A study declassified Monday reveals Franco Pillarella, Canada's chief representative in the Middle Eastern country in November 2002, was briefed on "the Syrians' investigation of Arar" up to that time. Arar, detained in a grim Damascus cell as a terrorist suspect, says he was tortured into falsely confessing involvement in Islamic extremism.

During a verbal briefing by Syrian military intelligence officials, Pillarella requested "a written report" on the Arar investigation, a copy of which was translated to English from Arabic and subsequently forwarded to the Canadian Security Intelligence Service.

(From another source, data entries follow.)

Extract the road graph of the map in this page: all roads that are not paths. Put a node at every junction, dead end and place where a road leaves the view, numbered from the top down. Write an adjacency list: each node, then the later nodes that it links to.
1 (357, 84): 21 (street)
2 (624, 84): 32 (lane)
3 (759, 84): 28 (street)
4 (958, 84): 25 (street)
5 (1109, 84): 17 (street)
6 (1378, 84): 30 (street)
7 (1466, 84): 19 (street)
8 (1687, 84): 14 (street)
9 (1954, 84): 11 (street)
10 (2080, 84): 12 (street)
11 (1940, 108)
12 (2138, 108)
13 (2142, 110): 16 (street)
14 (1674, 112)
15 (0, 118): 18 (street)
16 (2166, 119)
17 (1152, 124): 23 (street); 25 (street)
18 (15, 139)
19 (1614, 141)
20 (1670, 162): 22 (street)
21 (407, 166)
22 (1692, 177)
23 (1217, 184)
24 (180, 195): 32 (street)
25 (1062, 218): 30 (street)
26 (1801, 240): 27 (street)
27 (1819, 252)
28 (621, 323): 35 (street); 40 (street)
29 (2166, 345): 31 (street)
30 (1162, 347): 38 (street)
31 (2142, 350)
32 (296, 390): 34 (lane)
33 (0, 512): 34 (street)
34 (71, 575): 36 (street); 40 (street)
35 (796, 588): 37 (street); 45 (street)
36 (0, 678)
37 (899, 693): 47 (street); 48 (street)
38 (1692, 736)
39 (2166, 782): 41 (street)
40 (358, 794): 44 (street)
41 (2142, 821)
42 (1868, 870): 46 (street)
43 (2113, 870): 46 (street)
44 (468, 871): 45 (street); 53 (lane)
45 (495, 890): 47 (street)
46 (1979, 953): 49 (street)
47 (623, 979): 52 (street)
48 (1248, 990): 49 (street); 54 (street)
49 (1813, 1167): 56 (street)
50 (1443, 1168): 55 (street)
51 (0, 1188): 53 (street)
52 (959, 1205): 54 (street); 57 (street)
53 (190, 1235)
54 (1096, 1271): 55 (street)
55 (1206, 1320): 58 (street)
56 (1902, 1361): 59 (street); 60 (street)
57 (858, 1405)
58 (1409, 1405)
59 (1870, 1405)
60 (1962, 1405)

Lorne Waldman, one of Arar's lawyers, pounced on the disclosure, saying it raised questions about Pillarella's role in his client's ordeal.

"Is that something an ambassador should be doing?" asked Waldman.

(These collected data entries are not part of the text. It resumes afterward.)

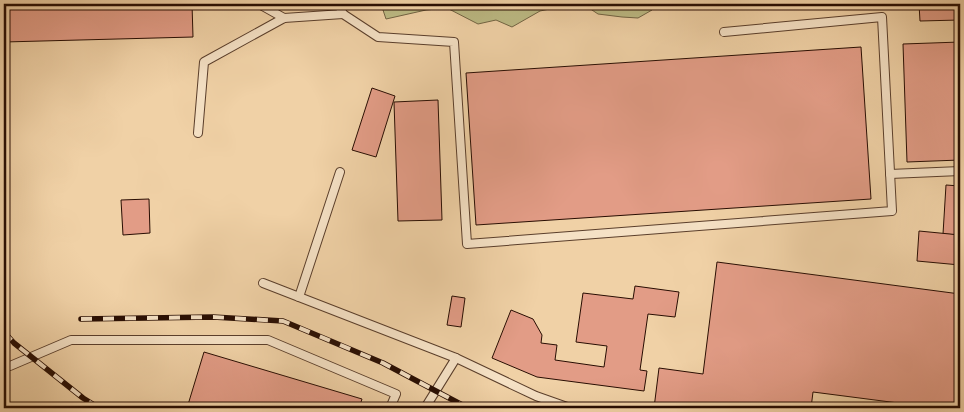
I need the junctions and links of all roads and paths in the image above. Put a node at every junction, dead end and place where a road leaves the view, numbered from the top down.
1 (259, 4) edge
2 (338, 4) edge
3 (342, 14) junction
4 (284, 18) junction
5 (724, 32) dead end
6 (198, 133) dead end
7 (960, 171) edge
8 (340, 172) dead end
9 (890, 174) junction
10 (262, 283) dead end
11 (299, 297) junction
12 (456, 358) junction
13 (4, 364) edge
14 (390, 408) edge
15 (425, 408) edge
16 (570, 408) edge

1 - 4 lane
2 - 3 lane
3 - 4 lane
3 - 9 lane
4 - 6 lane
5 - 9 lane
7 - 9 lane
8 - 11 lane
10 - 11 lane
11 - 12 lane
12 - 15 lane
12 - 16 lane
13 - 14 lane

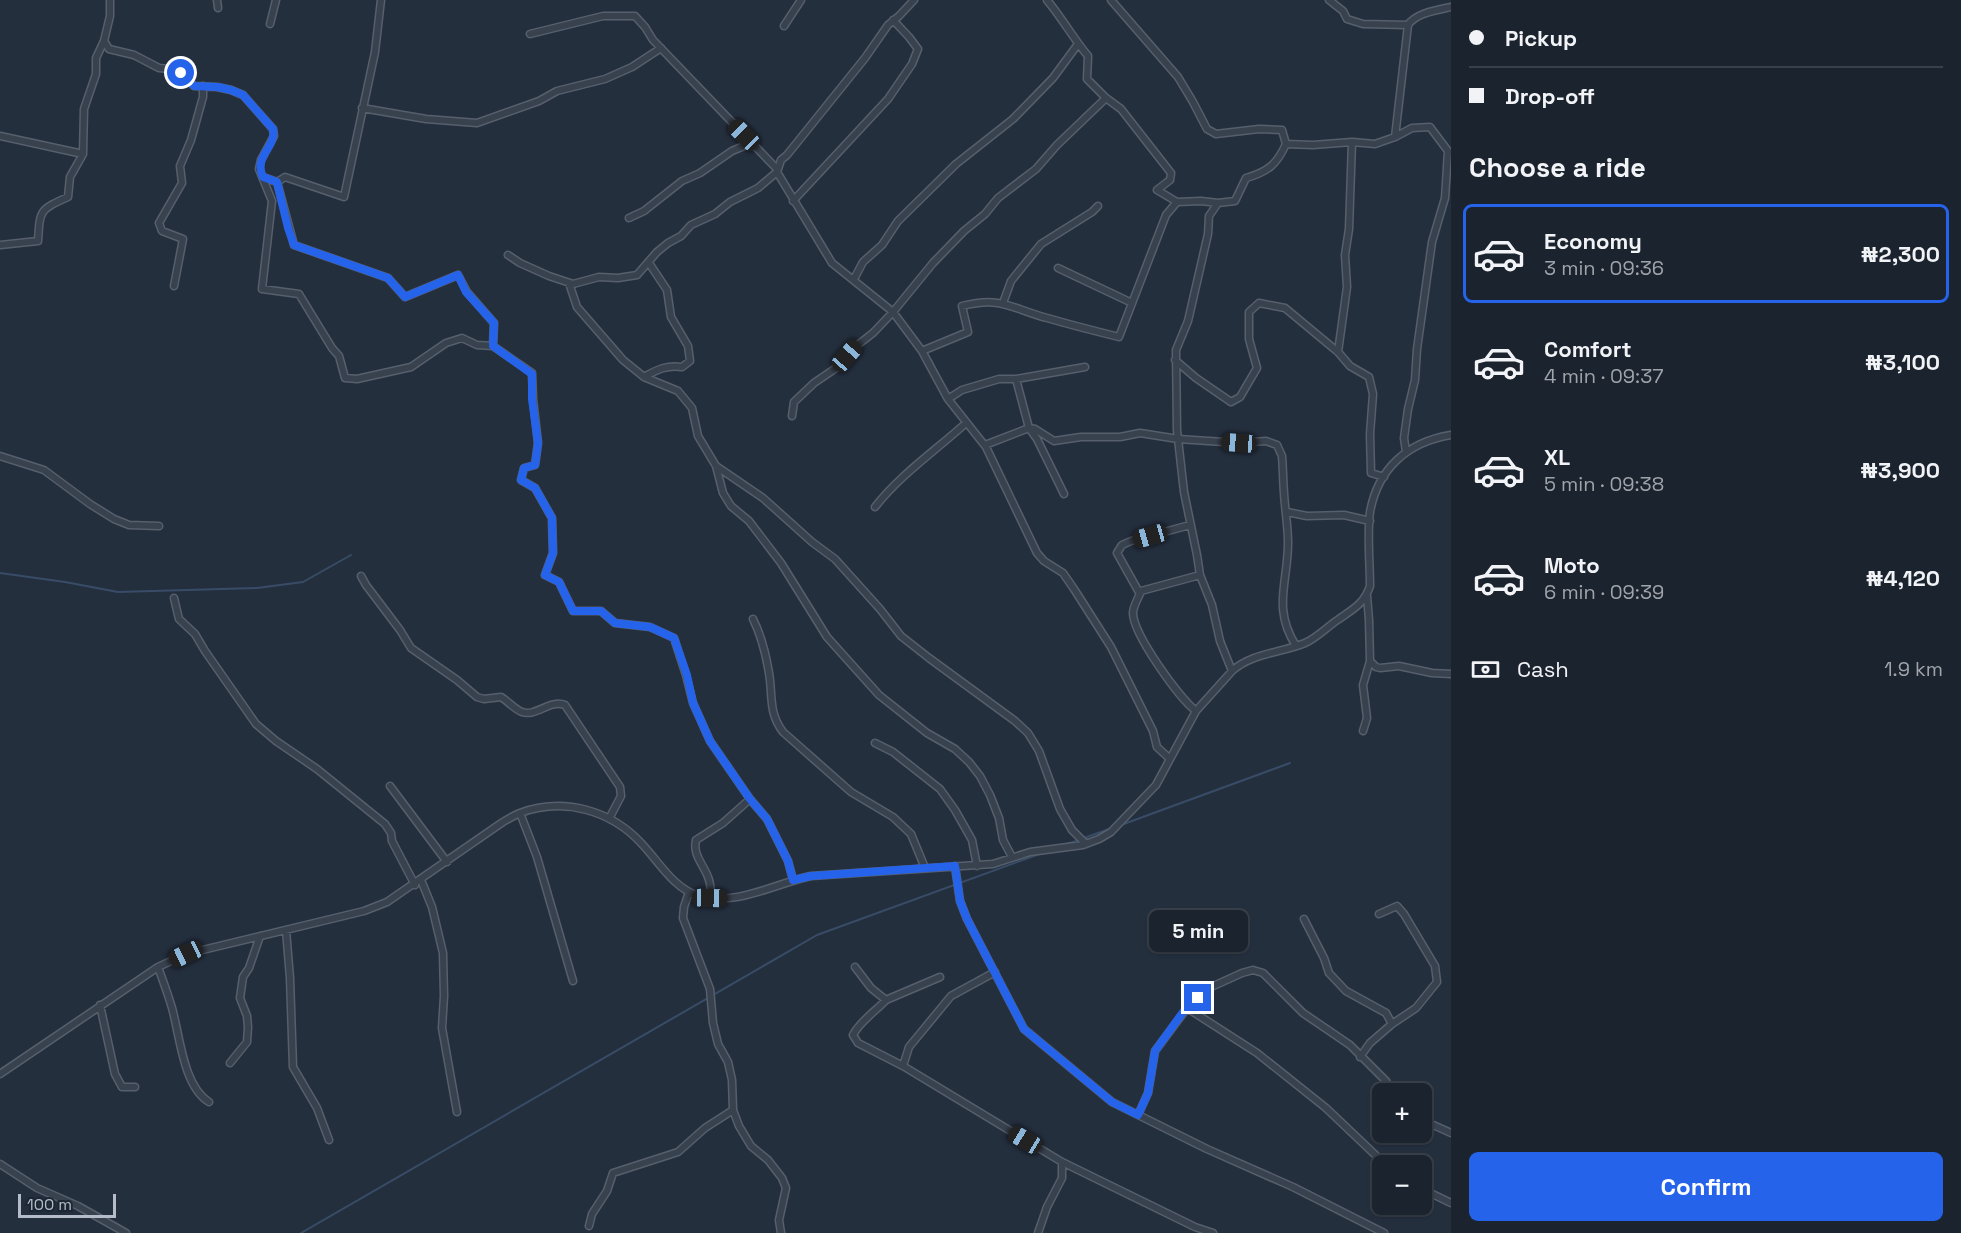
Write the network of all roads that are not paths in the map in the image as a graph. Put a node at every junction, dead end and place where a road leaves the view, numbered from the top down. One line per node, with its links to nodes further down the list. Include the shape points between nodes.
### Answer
1 (110, 0): 17 (street, via 111,15)
2 (217, 0): 11 (street)
3 (276, 0): 13 (street)
4 (381, 0): 22 (street, via 375,52)
5 (801, 0): 15 (street)
6 (914, 0): 12 (street)
7 (1047, 0): 18 (street)
8 (1111, 0): 27 (street, via 1178,77 1207,129 1216,134 1282,130)
9 (1329, 0): 14 (street, via 1343,11 1347,20 1370,25)
10 (1451, 7): 14 (street, via 1425,14)
11 (218, 8)
12 (893, 20): 30 (street, via 781,160); 33 (street, via 918,50 912,64 888,99)
13 (270, 24)
14 (1408, 25): 24 (street)
15 (784, 26)
16 (530, 34): 19 (street, via 603,16 635,16)
17 (104, 41): 20 (street, via 110,50 181,73 194,86); 29 (street, via 84,109)
18 (1078, 44): 21 (street, via 1088,56 1087,79); 42 (street, via 1053,78 1013,119 956,164 898,221 882,245 863,262)
19 (661, 48): 22 (street, via 605,80 557,92 477,123); 25 (street)
20 (203, 86): 31 (street, via 243,95 273,129 274,136 259,169); 44 (street, via 191,140 180,166 182,183 159,223 162,231 183,239)
21 (1106, 98): 34 (street, via 1121,109 1170,173 1170,180 1157,190); 47 (street, via 1036,169 963,231)
22 (362, 108): 32 (street, via 344,197 285,177)
23 (0, 136): 29 (street)
24 (1395, 137): 26 (street, via 1375,144); 28 (street, via 1412,128 1430,127)
25 (751, 142): 30 (street); 37 (street, via 682,181)
26 (1352, 142): 27 (street); 50 (street, via 1345,255 1347,287)
27 (1286, 144): 35 (street, via 1278,161 1264,173 1246,178 1235,201)
28 (1450, 151): 62 (street, via 1445,198 1425,285 1415,380 1404,438)
29 (82, 154): 38 (street, via 70,177 68,197 49,205 40,215 39,241)
30 (777, 171): 33 (street); 40 (street, via 758,188 691,225)
31 (263, 177): 32 (street); 48 (street, via 272,201 262,289 298,294 339,356 345,378 411,367 446,343 462,338 477,345)
32 (277, 182): 48 (street, via 294,245 388,278 405,297 458,275 466,292 494,323)
33 (793, 201): 42 (street, via 832,263)
34 (1177, 202): 35 (street); 46 (street, via 1166,215)
35 (1218, 203): 51 (street, via 1209,216 1188,321)
36 (1098, 206): 45 (street, via 1041,244 1011,281)
37 (629, 218)
38 (0, 245)
39 (508, 255): 43 (street)
40 (649, 262): 43 (street, via 637,275); 53 (street, via 666,290 671,317 688,346 690,361 682,367 669,365)
41 (1058, 268): 46 (street)
42 (854, 279): 47 (street)
43 (569, 283): 53 (street, via 577,307 623,360)
44 (174, 286)
45 (1003, 303): 46 (street, via 1119,337); 49 (street, via 980,301 962,306 968,332)
46 (1132, 303)
47 (893, 312): 49 (street); 56 (street, via 839,366 794,402)
48 (493, 346): 87 (street, via 532,374 538,443 535,465 524,468 521,480 535,488 552,518 553,553 545,575 559,582 573,611 601,611 615,623 650,627 674,638 693,703 710,741)
49 (922, 351): 55 (street)
50 (1338, 352): 51 (street, via 1285,308 1259,303 1249,312 1249,339 1257,368 1240,397 1231,402); 65 (street, via 1350,366 1369,377 1373,394 1371,473)
51 (1175, 360): 60 (street)
52 (1085, 367): 54 (street)
53 (644, 377): 64 (street, via 678,391 692,408 698,436)
54 (1016, 379): 55 (street, via 982,383); 58 (street)
55 (948, 399): 57 (street)
56 (792, 416)
57 (966, 423): 61 (street); 67 (street, via 920,460)
58 (1029, 428): 60 (street, via 1054,441 1140,433); 61 (street); 66 (street)
59 (1451, 435): 62 (street, via 1429,440)
60 (1178, 438): 68 (street, via 1266,441 1277,445 1282,456); 70 (street)
61 (985, 445): 85 (street, via 1037,553 1063,573 1074,589 1111,647 1159,749)
62 (1406, 452): 65 (street)
63 (0, 456): 71 (street, via 44,470 114,519 129,525)
64 (716, 466): 90 (street, via 763,498 835,559 901,636 1028,733 1039,751 1060,809); 91 (street, via 731,506 750,521 781,563 827,637 879,695 927,733 955,749 980,776)
65 (1384, 477): 69 (street, via 1375,493)
66 (1064, 494)
67 (875, 507)
68 (1287, 512): 69 (street, via 1344,515); 78 (street, via 1282,597 1284,617)
69 (1370, 521): 75 (street)
70 (1191, 525): 72 (street); 74 (street, via 1122,545 1118,553)
71 (159, 526)
72 (1200, 575): 74 (street); 80 (street)
73 (361, 576): 89 (street, via 411,648 477,697 501,698 527,713 557,703 565,705 620,787 621,796)
74 (1140, 594): 82 (street, via 1133,612 1138,628 1168,679)
75 (1367, 596): 78 (street, via 1308,642); 79 (street)
76 (174, 598): 98 (street, via 179,619 195,634 256,724 385,824)
77 (753, 619): 95 (street, via 769,674 776,723 844,786 905,828)
78 (1296, 646): 80 (street, via 1259,656)
79 (1370, 661): 81 (street, via 1380,668 1399,666); 83 (street, via 1364,685 1367,718)
80 (1232, 671): 82 (street)
81 (1451, 674)
82 (1196, 711): 85 (street)
83 (1363, 731)
84 (875, 743): 94 (street, via 893,752 940,789 972,840)
85 (1170, 759): 90 (street, via 1156,785 1111,831)
86 (390, 786): 92 (street)
87 (750, 799): 97 (street, via 770,826); 100 (street, via 696,840 695,854 712,886)
88 (520, 813): 89 (street, via 563,806); 92 (street); 109 (street)
89 (610, 817): 99 (street)
90 (1086, 844): 91 (street)
91 (1012, 858): 94 (street)
92 (447, 862): 96 (street)
93 (955, 866): 94 (street); 95 (street); 107 (street, via 960,901)
94 (977, 866)
95 (926, 868): 97 (street)
96 (421, 880): 98 (street); 122 (street, via 443,953 442,1028)
97 (793, 880): 100 (street, via 742,897)
98 (415, 885): 103 (street, via 387,902)
99 (689, 891): 100 (street); 121 (street, via 683,918 710,989 712,1023 732,1080)
100 (710, 898)
101 (1379, 914): 113 (street, via 1398,907 1436,972 1436,985 1416,1008)
102 (1304, 920): 113 (street, via 1329,973 1346,991 1386,1013)
103 (286, 930): 104 (street); 126 (street, via 293,1067 317,1108)
104 (260, 936): 105 (street, via 186,954); 115 (street, via 243,977 240,998 247,1016 246,1042)
105 (158, 967): 111 (street); 120 (street, via 187,1067 200,1096)
106 (855, 967): 110 (street)
107 (995, 972): 116 (street, via 951,996 909,1047); 123 (street, via 1024,1029 1112,1102)
108 (940, 977): 110 (street)
109 (573, 981)
110 (886, 1000): 116 (street, via 853,1035 858,1043)
111 (100, 1005): 117 (street); 119 (street, via 115,1074 122,1087)
112 (1186, 1008): 114 (street, via 1209,988 1253,970 1263,973 1303,1013 1350,1045); 123 (street, via 1155,1051 1148,1093); 127 (street, via 1257,1053 1326,1108)
113 (1392, 1024): 114 (street, via 1370,1042)
114 (1360, 1057): 118 (street)
115 (230, 1063)
116 (903, 1066): 128 (street)
117 (2, 1070)
118 (1387, 1083)
119 (135, 1087)
120 (209, 1102)
121 (733, 1110): 132 (street, via 678,1152 614,1173); 135 (street, via 752,1146 783,1178 786,1188 779,1220)
122 (457, 1112)
123 (1138, 1115): 138 (street)
124 (1432, 1124): 125 (street)
125 (1451, 1133)
126 (329, 1140)
127 (1375, 1155)
128 (1062, 1162): 133 (street); 136 (street, via 1062,1178)
129 (0, 1164): 134 (street, via 37,1188)
130 (1432, 1194): 131 (street)
131 (1451, 1203)
132 (589, 1226)
133 (1194, 1230): 137 (street)
134 (126, 1233)
135 (781, 1233)
136 (1038, 1233)
137 (1213, 1233)
138 (1384, 1233)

"This is a very important issue, which has now come out."

The new information is contained in a study by the Security Intelligence Review Committee, the watchdog over CSIS. Portions of the study, completed in May, were released Monday by the federal commission of inquiry into the Arar case.

But most of the document remains under wraps, the latest reminder of the secrecy surrounding the circumstances of the Ottawa engineer's deportation and imprisonment.

Arar, a Syrian-born Canadian citizen, was detained in New York in September 2002 as a suspected member of Osama bin Laden's al-Qaida network.

The telecommunications engineer, travelling on a Canadian passport, was then deported to Syria by U.S. authorities after a stop in Jordan.

Arar, who turns 35 Wednesday, says he was brutalized for months by Syrian officials before being released. He denies any involvement in terrorism.

The review committee report provides a few more pieces of the complex Arar puzzle. But a full picture of the affair has yet to emerge.

The inquiry, led by Justice Dennis O'Connor, went behind closed doors Monday to begin several weeks of confidential hearings into the roles that CSIS, the RCMP and the Foreign Affairs Department may have played in the Arar case.

Pillarella, appointed ambassador to Romania last year, is expected to be called as a witness at the inquiry.

Stephen Bindman, a spokesman for the government's legal team at the probe, declined to answer questions Monday about Pillarella's actions in the Arar matter, noting the commission hearings are underway.

"In the interim, it would not be appropriate to comment on various elements of this case in isolation and we will not do so."

The review committee study, based on a review of CSIS files and additional information provided by the service, found nothing to contradict the spy service's longstanding claim it had no prior knowledge of the U.S. plan to detain and deport Arar.

In fact, CSIS "had difficulty ascertaining Arar's whereabouts for several days thereafter."

The study also says it is unclear what information prompted the Americans to put Arar's name on their security watch list "or whether any of that information came from CSIS via the RCMP."

It adds that the RCMP said it's possible U.S. authorities possessed information relating to Arar's activities when he lived and worked in the Boston area.

Arar took a job with a Boston high-tech firm in 1999 before returning to Ottawa two years later.

Almost an entire section of the review committee study, "Information Received and Divulged by CSIS," remains withheld.

However, the committee provides some hints as to its overall concerns by recommending that CSIS:

-Examine its practices to ensure more timely identification of reports containing potentially time-sensitive or important information.

-Maintain a written record when requests for information from CSIS headquarters are sent verbally to foreign intelligence agencies.

-Review arrangements with the RCMP to determine whether "the existing caveats and conditions" attached to the sharing of CSIS information provide necessary protections against improper disclosure.

The RCMP has acknowledged breaking one of its own policies when passing some information to U.S. officials about Arar.

The circumstances are not entirely clear. But testimony at the inquiry indicates that in at least one instance, the RCMP disclosed material provided by another Canadian agency without obtaining that organization's consent.